■ **Your task**: Filter the data below and copy out each line that contains the word "reads". The match is case-sensitive.

Top of Recorded data

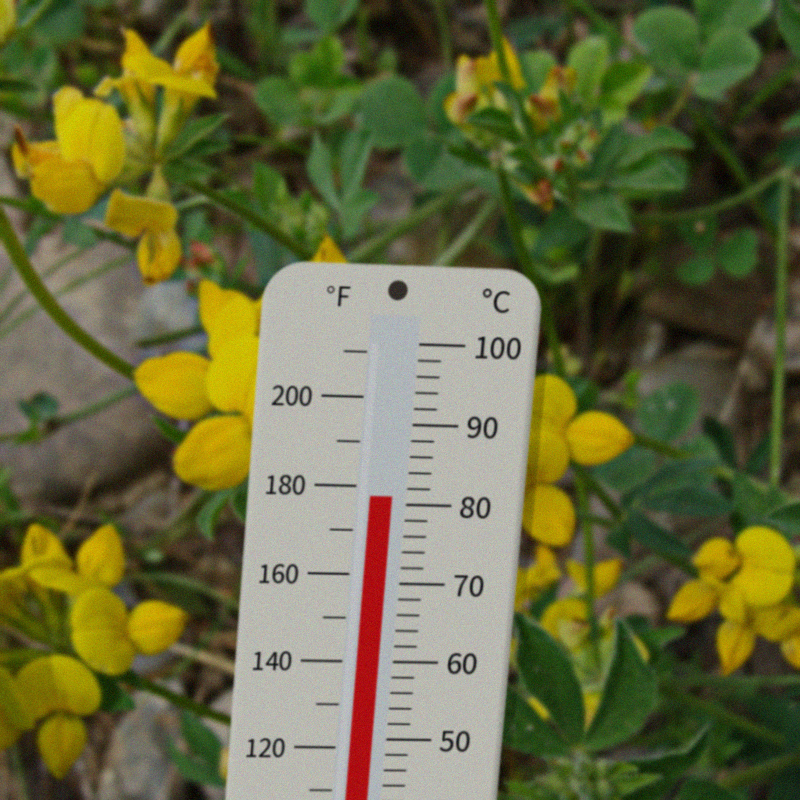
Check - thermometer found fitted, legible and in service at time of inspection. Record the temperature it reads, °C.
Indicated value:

Bottom of Recorded data
Top of Recorded data

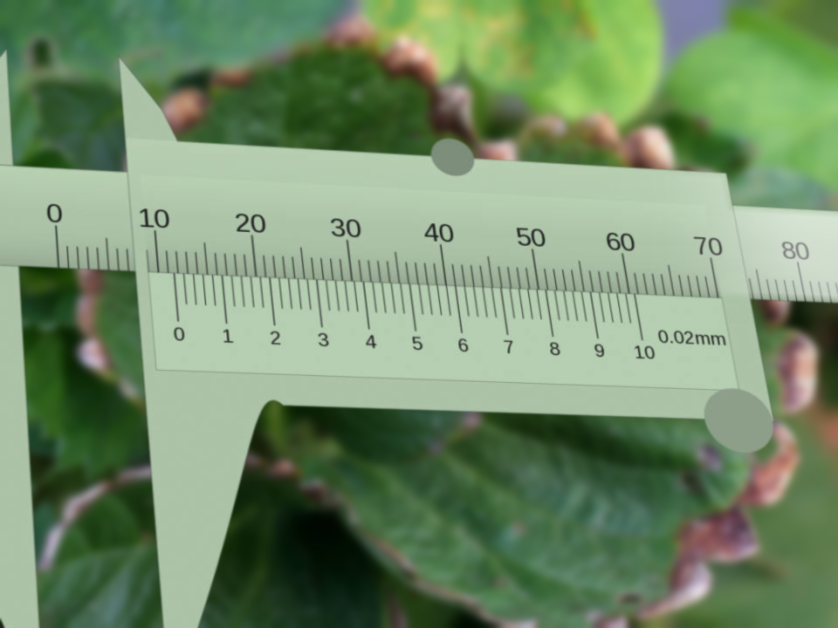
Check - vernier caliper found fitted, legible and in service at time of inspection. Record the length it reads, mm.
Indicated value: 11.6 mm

Bottom of Recorded data
Top of Recorded data

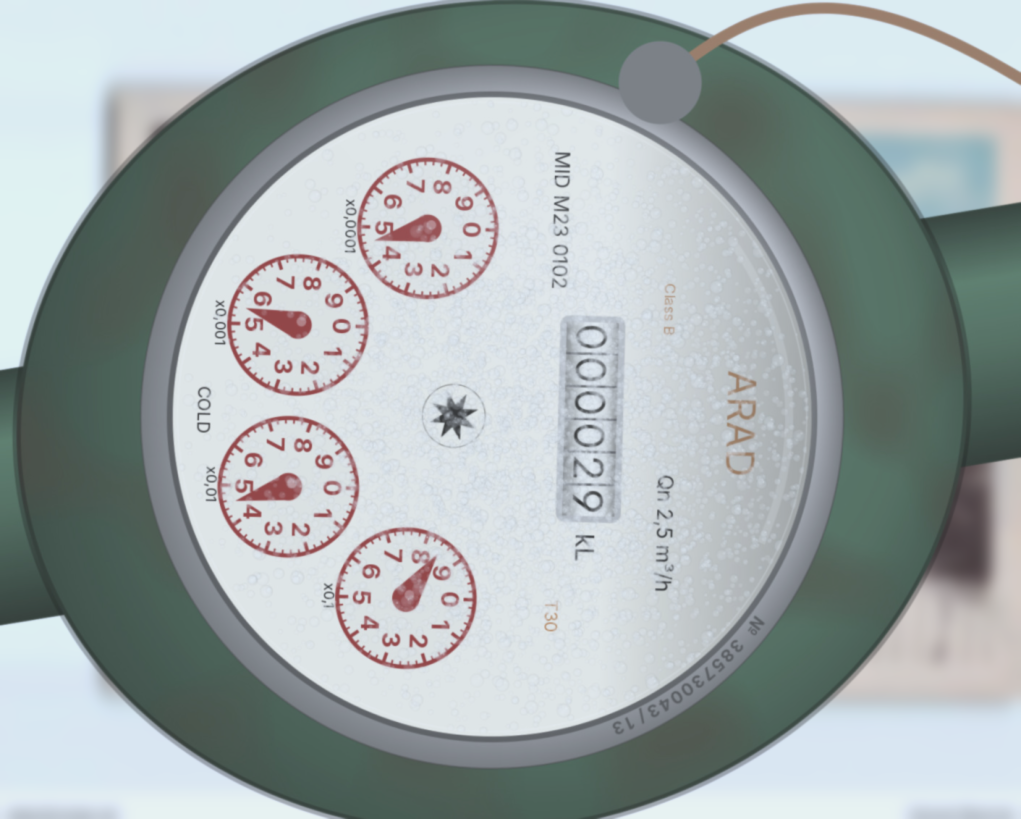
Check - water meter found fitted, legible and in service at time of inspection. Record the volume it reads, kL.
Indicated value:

Bottom of Recorded data

■ **Response**:
Check - thermometer found fitted, legible and in service at time of inspection. Record the temperature it reads, °C.
Check - vernier caliper found fitted, legible and in service at time of inspection. Record the length it reads, mm.
Check - water meter found fitted, legible and in service at time of inspection. Record the volume it reads, kL.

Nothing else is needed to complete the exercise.